Vive la mariée !
Un mariage c'est beau. Surtout quand on est moi et maintenant. Je souris. Dedans je suis tellement content. Je ne suis pas le marié. C'est peut-être pour ça que je suis heureux.
Les uns serrés contre les autres sur ces bancs, on regarde tous dans la même direction : le curé avec sa tête de curé. Le marié avec sa tête de con. A côté de moi, ce doit être son père à lui. Là-bas c'est sa famille à elle. Ce que je suis heureux. Bon sang, je ne pensais pas que ça pourrait me faire cet effet-là ce mariage, je suis enthousiaste j’ai envie de dire.

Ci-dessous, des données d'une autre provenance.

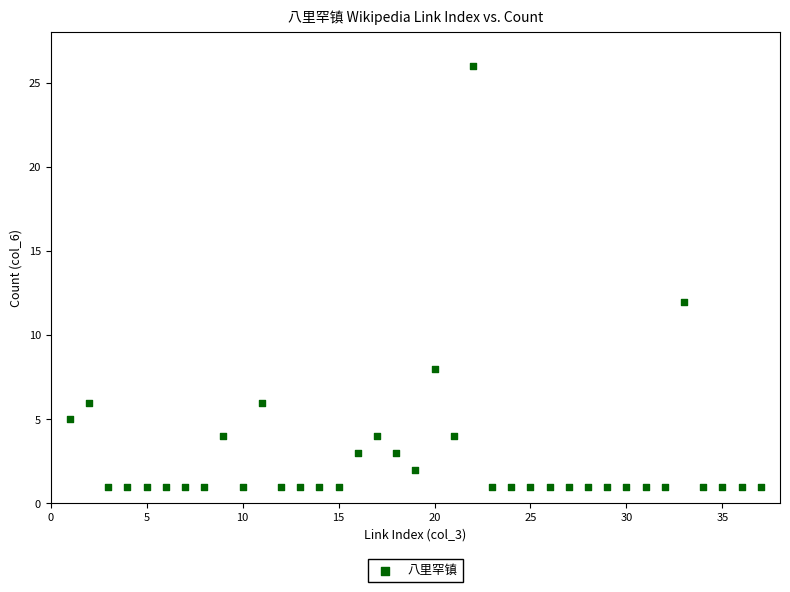

What Y value in the scatter plot is closest to 13?

12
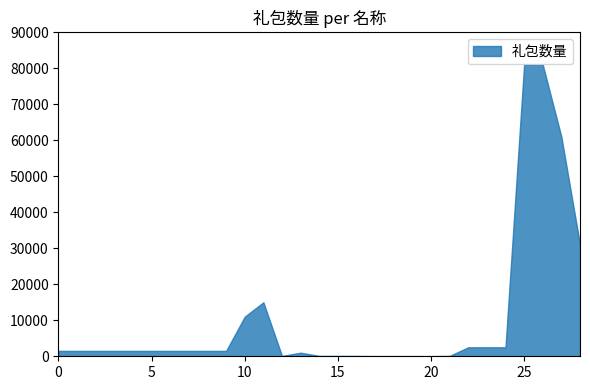

What is the difference between the maximum and minimum values?

80950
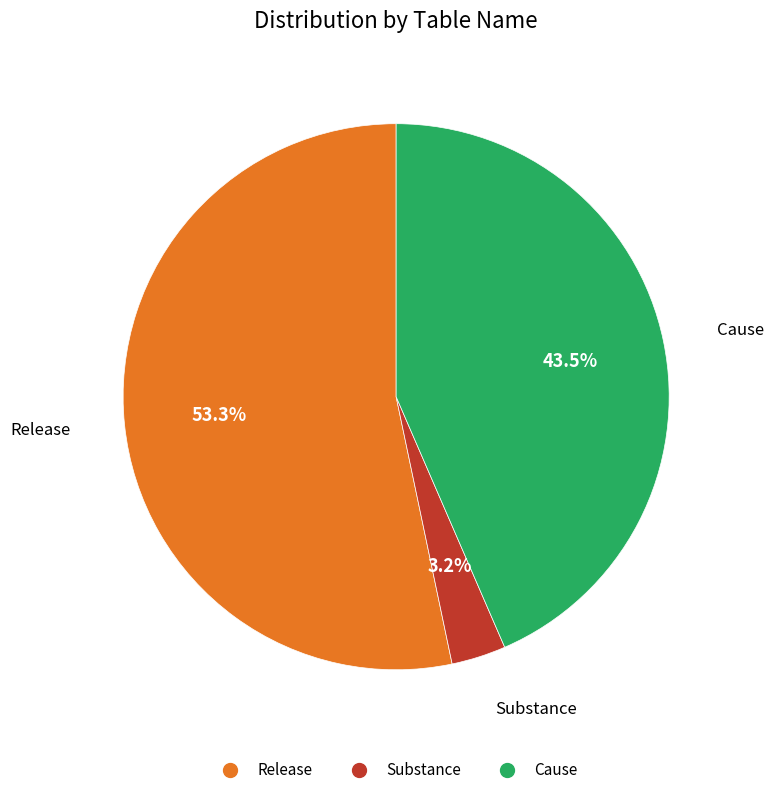

What is the largest slice in the pie chart?

Release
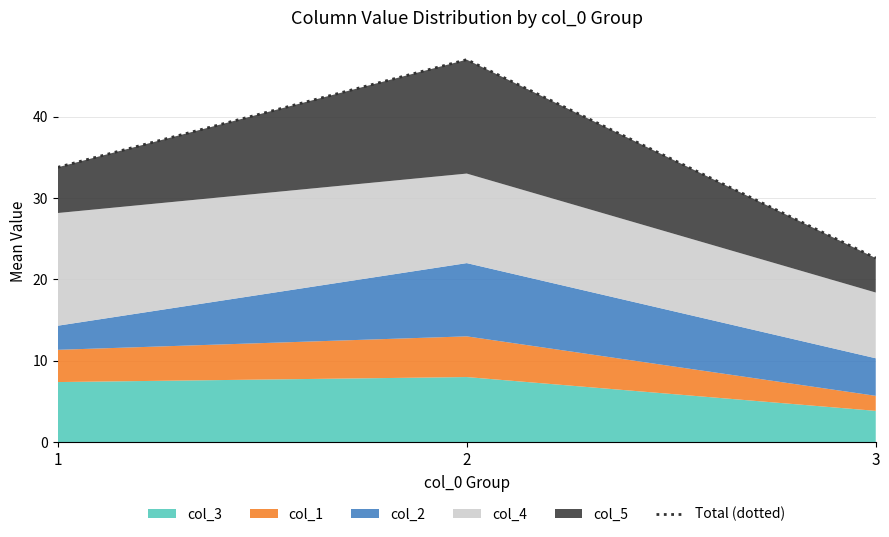

Which has a higher value, 2 or 3?

2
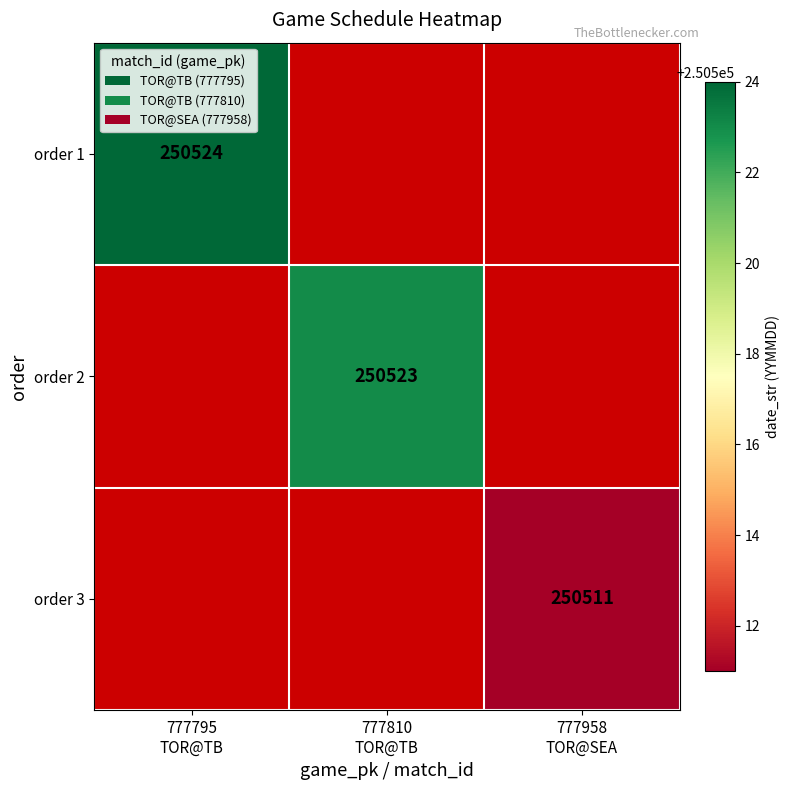

Which series has the widest spread of values?

order 1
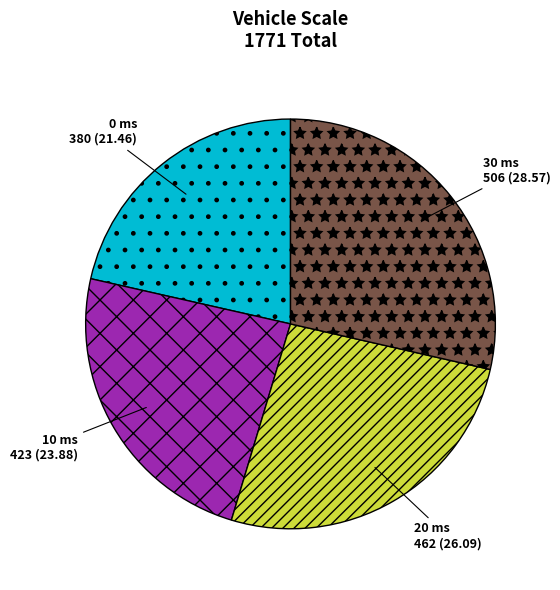

The 0 ms slice represents 10% of the pie. True or false?

False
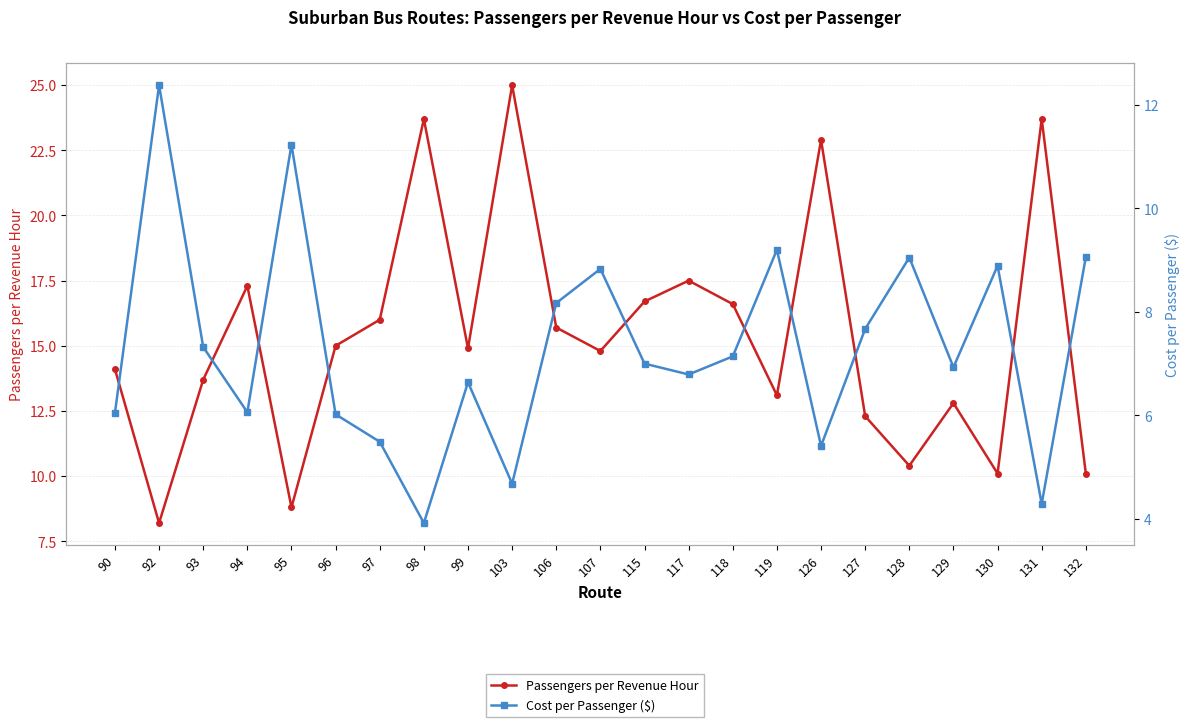

Reading right to left, list all the values displayed in this chart.

Passengers per Revenue Hour: 132=10.1	131=23.7	130=10.1	129=12.8	128=10.4	127=12.3	126=22.9	119=13.1	118=16.6	117=17.5	115=16.7	107=14.8	106=15.7	103=25.0	99=14.9	98=23.7	97=16.0	96=15.0	95=8.8	94=17.3	93=13.7	92=8.2	90=14.1
Cost per Passenger ($): 132=9.1	131=4.3	130=8.9	129=6.9	128=9.1	127=7.7	126=5.4	119=9.2	118=7.1	117=6.8	115=7.0	107=8.8	106=8.2	103=4.7	99=6.6	98=3.9	97=5.5	96=6.0	95=11.2	94=6.1	93=7.3	92=12.4	90=6.0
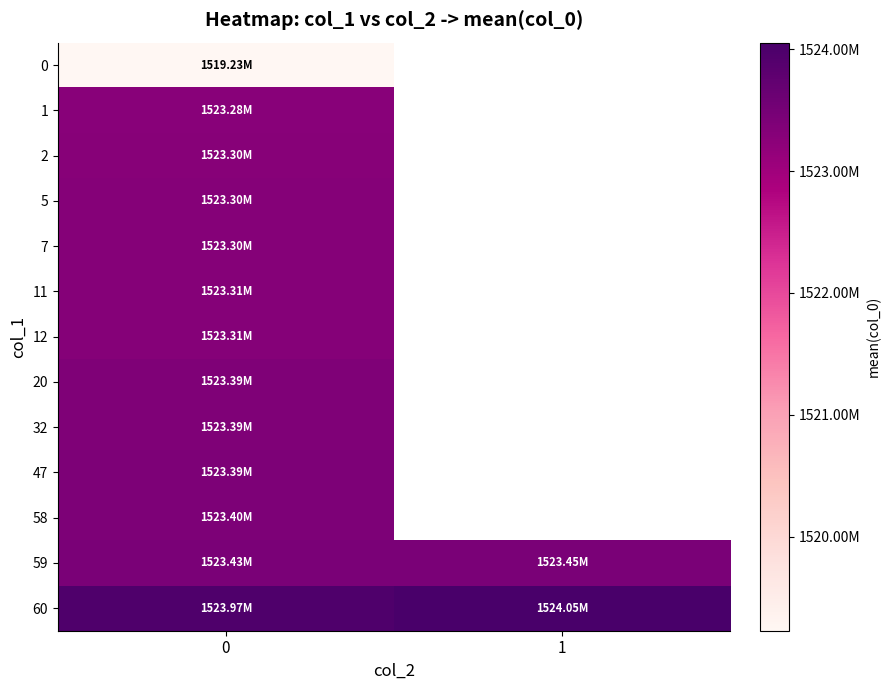

How many positive values does the 12 series have?

1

Ça va aller très vite, bien sûr. Je sais. Concentration. Faut pas que je rate mon petit effet, c’est pas tous les jours qu’on se marie. Ce serait trop bête que je trébuche au mauvais moment ou que je bégaye. Ils m’en voudraient. Rire nerveux. Calme-toi bonhomme. C’est bientôt à moi. J’ai un peu le trac mais ça va aller, je crois. J’espère.
Tout le monde l'attend, c'est toujours comme ça, toujours tout le monde l'attend le beau moment où les mariés sortent sur le perron, elle blanche, lui souriant, et tous les amis ici réunis, famille et copains, tout le monde riant lançant du riz et des vive la mariée en veux-tu-en-voilà. Juste avant, le curé aura dit qu'il pouvait embrasser la mariée, mais ça m'aurait fait vomir de voir ça. Juste avant le curé aura dit pour le meilleur et tout le monde, moi le premier, aura pensé "mais surtout pour le pire".
Et juste avant ça, je me lèverai, sobre et fier dans mon superbe costume trois pièces spécialement loué pour l’occasion. Je me lèverai car ce sera mon tour, ma grande tirade, mon quart d’heure de gloire. Et ça y est, le grand moment c’est maintenant : le curé harangue « ou qu’il se taise à jamais », j’entre en scène.